The Heritage Lottery Fund will gift the money to redevelop the building into a museum, gallery, sport and cultural centre.
As revealed in the Evening Times in June, the Kelvin Hall will become the new museum for the Hunterian collections of Glasgow University, as well as a home for items from the Glasgow Museums collections.
The work will be done in two phases and the total cost is expected to be about £60m.
Colin McLean, head of the Heritage Lottery Fund in Scotland, said: "The Kelvin Hall is a hugely popular building, much loved by the people of Glasgow and beyond, so it is fitting the Lottery- playing public have had a hand in securing its future.
"This is a groundbreaking project that brings together civic, university and national heritage collections for the first time in the UK."
About 1.5 million objects, currently stored in various locations in the city, will be relocated to the new facility.
The building, opposite the Kelvingrove Art Gallery and Museum, will eventually become home to the Hunterian Collections Study Centre.

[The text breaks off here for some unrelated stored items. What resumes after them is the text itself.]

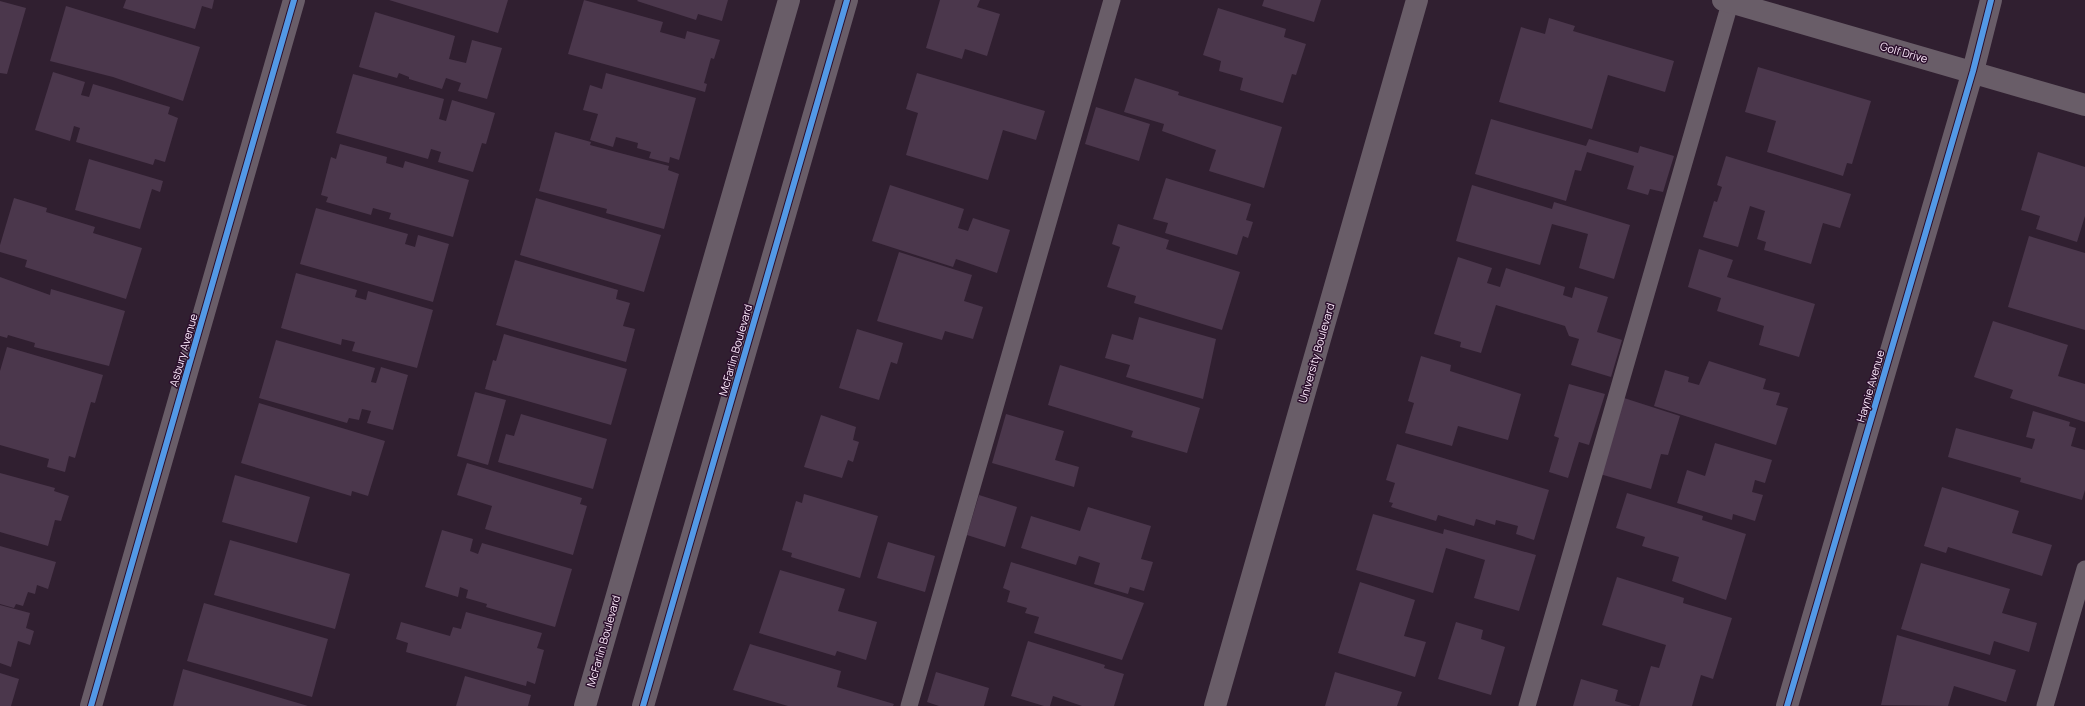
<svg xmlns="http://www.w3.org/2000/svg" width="2085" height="706" font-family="Manrope,sans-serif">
<rect width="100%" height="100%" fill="#301f30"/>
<path fill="#4b374c" d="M126 0H214L212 9 202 6 195 29 123 8Z
M389 0H508L498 33Z
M584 0 663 22 660 32 685 39 687 31 720 40 714 59 711 58 704 83 707 84 705 92 568 54Z
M638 0H728L722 21 698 14 696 20 637 1Z
M940 0H980L977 7 1000 14 987 56 965 49 962 59 926 48Z
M1264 0H1321L1314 22 1262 6Z
M0 1 26 8 7 74 0 73Z
M66 6 200 47 183 101 113 77 50 61Z
M1218 8 1286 29 1284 37 1306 44 1296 75 1292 74 1283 103 1240 90 1243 78 1219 71 1221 61 1203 55Z
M375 12 455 36 449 59 466 63 472 40 502 48 487 99 458 91 461 83 446 78 442 89 409 79V77L399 73 397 78 359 67Z
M1549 18 1575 26 1573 31 1674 61 1665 92 1608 75 1592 129 1499 102 1521 27 1545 34Z
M1758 67 1871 101 1852 164 1847 163 1843 176 1767 152 1776 121 1745 112Z
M53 72 85 82 81 95 89 97 93 84 170 107 168 114 178 118 165 162 155 159 153 165 76 142 80 128 74 126 70 141 35 130Z
M606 73 696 98 679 160 670 157 669 163 649 158 651 152 637 148 638 143 616 137 613 147 590 140 598 114 583 110 590 85 602 89Z
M917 73 1045 111 1036 140 1003 130 988 180 906 155 918 113 906 109Z
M353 74 444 99 439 119 446 121 452 100 495 113 486 144 482 143 473 172 438 162 441 152 431 149 428 159 336 133Z
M1135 78 1179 92 1178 95 1282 127 1264 188 1209 171 1216 150 1162 131 1164 124 1124 112Z
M1096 107 1150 124 1139 161 1085 144Z
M1491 119 1586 146 1589 139 1638 153 1640 146 1674 156 1663 192 1650 189 1648 195 1627 189 1634 166 1587 152 1581 171 1575 170 1566 201 1475 174Z
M555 132 591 142 590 145 669 166 668 170 679 174 664 229 606 213 607 209 539 191Z
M340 144 387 157 386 163 403 168 405 161 469 180 453 237 389 219 391 213 373 208 371 215 326 202 328 197 321 195 331 157 336 159Z
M2038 152 2085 167V216L2077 242 2036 229 2040 216 2021 210Z
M1726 156 1851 194 1840 228 1823 223 1811 264 1764 250 1766 242 1757 239 1765 211 1750 206 1738 247 1703 237 1714 201 1717 202 1722 187 1717 185Z
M89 159 163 181 160 192 152 189 140 229 75 210Z
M1166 178 1251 204 1246 220 1253 222 1248 238 1243 236 1237 255 1165 233 1168 223 1153 219Z
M890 185 964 209 958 228 968 231 973 218 1010 230 997 273 956 259 953 267 872 241Z
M1472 185 1552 209 1554 202 1630 225 1614 279 1579 268 1588 234 1552 224 1540 265 1456 241Z
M14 198 47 208 46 212 95 227 93 233 142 248 126 299 25 267 27 260 0 252V245Z
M536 198 661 235 644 292 520 255Z
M316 208 408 234 405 244 415 247 418 235 449 244 433 302 300 264Z
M1118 224 1169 240 1166 249 1240 272 1222 330 1134 303 1136 296 1107 287 1120 247 1112 244Z
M2029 236 2085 253V330L2008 307Z
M1699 249 1733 260 1727 277 1815 304 1799 357 1759 345 1764 326 1717 311 1721 298 1688 287Z
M899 252 972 275 964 301 983 307 973 339 945 331 942 340 877 321Z
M1458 257 1492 268 1487 283 1500 287 1506 268 1565 287 1563 295 1572 298 1575 287 1608 297 1597 332 1622 340 1611 377 1571 365 1579 339 1569 336 1565 326 1496 305 1481 353 1460 347 1461 342 1434 334Z
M515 260 618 290 616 299 630 303 623 326 635 329 626 362 496 325Z
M296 273 357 290 355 297 366 300 368 291 433 310 417 368 352 351 355 342 342 339 341 345 281 328Z
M0 277 50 295 51 289 125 311 109 366 34 347 35 343 8 335 7 338 0 336Z
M1139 317 1216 339 1203 399 1126 377 1130 365 1105 358 1112 334 1133 340Z
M1993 321 2068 345 2058 376 2085 384V422L2010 398 2013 390 1974 377Z
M857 329 903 343 897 364 891 362 879 400 839 388Z
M504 334 627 369 611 425 485 389 493 360 496 361Z
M276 340 375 368 371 382 376 383 381 367 408 375 393 430 367 423 371 411 362 409 359 420 349 418 347 423 259 398Z
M7 347 103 375 95 403 91 402 75 458 69 456 65 472 47 467 49 459 0 445V371Z
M1421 356 1451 365 1450 371 1521 394 1508 440 1458 426 1452 446 1405 433 1414 403 1408 401Z
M1709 361 1766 379 1763 389 1780 393 1776 405 1788 408 1776 445 1654 406 1665 370 1689 377 1688 382 1699 385Z
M1060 365 1200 408 1187 453 1131 437 1133 431 1048 405Z
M1569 384 1605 394 1589 445 1579 442 1568 478 1549 472 1559 438 1554 436Z
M475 392 506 400 488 465 457 456Z
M1624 398 1680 416 1668 455 1661 454 1651 489 1600 474Z
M259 403 385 441 368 496 352 491 351 496 241 463Z
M2033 411 2070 422 2069 426 2076 428 2071 446 2085 450V490L2082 500 2020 482 2021 478 1948 457 1956 428 2032 449 2035 439 2026 437Z
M521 414 607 439 593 489 498 462 506 434 514 436Z
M1006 414 1064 431 1055 460 1079 467 1074 487 992 463Z
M821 415 856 427 853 440 859 442 853 462 848 460 842 478 804 467Z
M1715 443 1772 460 1765 483 1755 480 1752 492 1763 495 1755 521 1733 514 1732 520 1677 503 1687 470 1705 476Z
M1397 444 1549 490 1534 540 1516 534 1518 526 1496 520 1495 525 1476 519 1474 526 1438 515 1436 521 1391 507 1393 503 1389 502 1395 483 1386 480Z
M467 463 582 498 580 504 587 506 573 555 485 529 492 506 457 495Z
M0 473 55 488 54 491 69 496 61 521 55 520 48 546 0 532Z
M235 475 310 497 297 543 222 522Z
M1942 487 2019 511 2012 533 2052 545 2042 576 1948 547 1946 553 1924 546Z
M1627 493 1703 516 1702 520 1746 534 1726 600 1672 581 1679 557 1642 546 1645 537 1616 528Z
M804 494 878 516 860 578 791 557 792 553 782 550 796 501 802 503Z
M979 495 1017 507 1005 547 967 535Z
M1088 507 1151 526 1141 559 1153 562 1144 591 1130 587 1128 594 1094 584 1100 563 1079 556 1076 565 1021 548 1031 516 1080 531Z
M1373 514 1443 534 1444 529 1536 555 1519 611 1474 598 1485 560 1446 548 1433 593 1356 570Z
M442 530 473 539 470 551 478 554 482 543 572 569 555 627 486 607 487 604 466 598 468 590 460 587 458 597 425 587Z
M230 540 350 574 335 629 214 595Z
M888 542 935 556 925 592 877 578Z
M0 546 56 562 48 589 37 585 35 594 28 592 23 606 16 604 14 608 0 604Z
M1011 562 1144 603 1122 660 1034 633 1039 617 1025 613 1027 608 1007 602 1010 591 1003 588Z
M1921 563 2010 589 2002 613 2037 623 2029 652 1994 641 1990 655 1901 629Z
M780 570 845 589 838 611 877 622 866 660 837 651 835 656 759 633Z
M1617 577 1684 598 1683 603 1732 618 1713 679 1701 675 1692 706H1639L1651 666 1659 668 1666 645 1602 625Z
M1360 582 1415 600 1404 636 1426 642 1415 677 1338 653Z
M204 603 328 639 312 697 187 661Z
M0 605 30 613 26 628 34 631 30 645 18 641 11 667 0 663Z
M466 612 542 633 537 648 544 650 535 684 527 681 526 686 406 652 408 643 396 639 401 622 450 636 453 627 461 629Z
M1456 622 1483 630 1481 639 1505 647 1491 695 1438 679Z
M1897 635 2016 670 2006 702 1954 686 1948 706 1881 705Z
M1028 641 1105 665 1104 668 1124 674 1114 706H1082L1053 696 1050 706H1044L1011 696Z
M750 644 841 671 837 687 894 704 893 706H788L733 690Z
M183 669 308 706H173Z
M936 672 989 688 984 706H939L927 702Z
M1335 672 1402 692 1397 706H1325Z
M0 673 19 679 11 706H0Z
M465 676 531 695 528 706H456Z
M1581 679 1618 690 1615 701 1632 706H1573Z"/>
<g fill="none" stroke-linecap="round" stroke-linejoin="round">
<path stroke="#695d68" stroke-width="17" d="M909 706 1112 0
M1527 706 1731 0
M2045 706 2085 569"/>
<path stroke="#695d68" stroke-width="22" d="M1723 0 2085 105
M91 706 294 0
M585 706 789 0
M643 706 847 0
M1787 706 1973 71 1991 0"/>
<path stroke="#695d68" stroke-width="22" d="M1215 706 1417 0"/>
<defs>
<path id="cycleway" d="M91 706 294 0
M643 706 847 0
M1787 706 1973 71 1991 0"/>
</defs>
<use href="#cycleway" stroke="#2b0f2c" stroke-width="8"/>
<use href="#cycleway" stroke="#5399e6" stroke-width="6"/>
</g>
<g text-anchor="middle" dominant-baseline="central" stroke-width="3" stroke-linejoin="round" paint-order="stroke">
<g font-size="11" fill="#feebfd" stroke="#2b0f2c">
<text transform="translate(1904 52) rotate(16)">Golf Drive</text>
<text transform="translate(183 350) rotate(-74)">Asbury Avenue</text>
<text transform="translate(735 350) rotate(-74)">McFarlin Boulevard</text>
<text transform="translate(1316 353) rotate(-74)">University Boulevard</text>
<text transform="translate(1870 386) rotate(-74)">Haynie Avenue</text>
<text transform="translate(603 641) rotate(-74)">McFarlin Boulevard</text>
</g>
</g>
</svg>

The work's first phase - transforming a large part of the building into a joint collections and study centre - is planned to be completed by the end of 2016. The second stage, creating new galleries and special exhibition and education spaces, is scheduled to end in 2020.
The museum and gallery will also house the only surviving complete suite of interiors by Charles Rennie Mackintosh.
The National Library Of Scotland's Scottish Screen Archive will also be given a new home, giving the public access to more than 100 years of history on film and video.
Kelvin Hall was built in 1926/27 to house large-scale exhibitions.
Archie Graham, chairman of Glasgow Life, which runs the city's museums, said: "This ambitious project will breathe new life into what is already a vibrant museums quarter, with Kelvingrove, the Hunterian and Riverside museums nearby."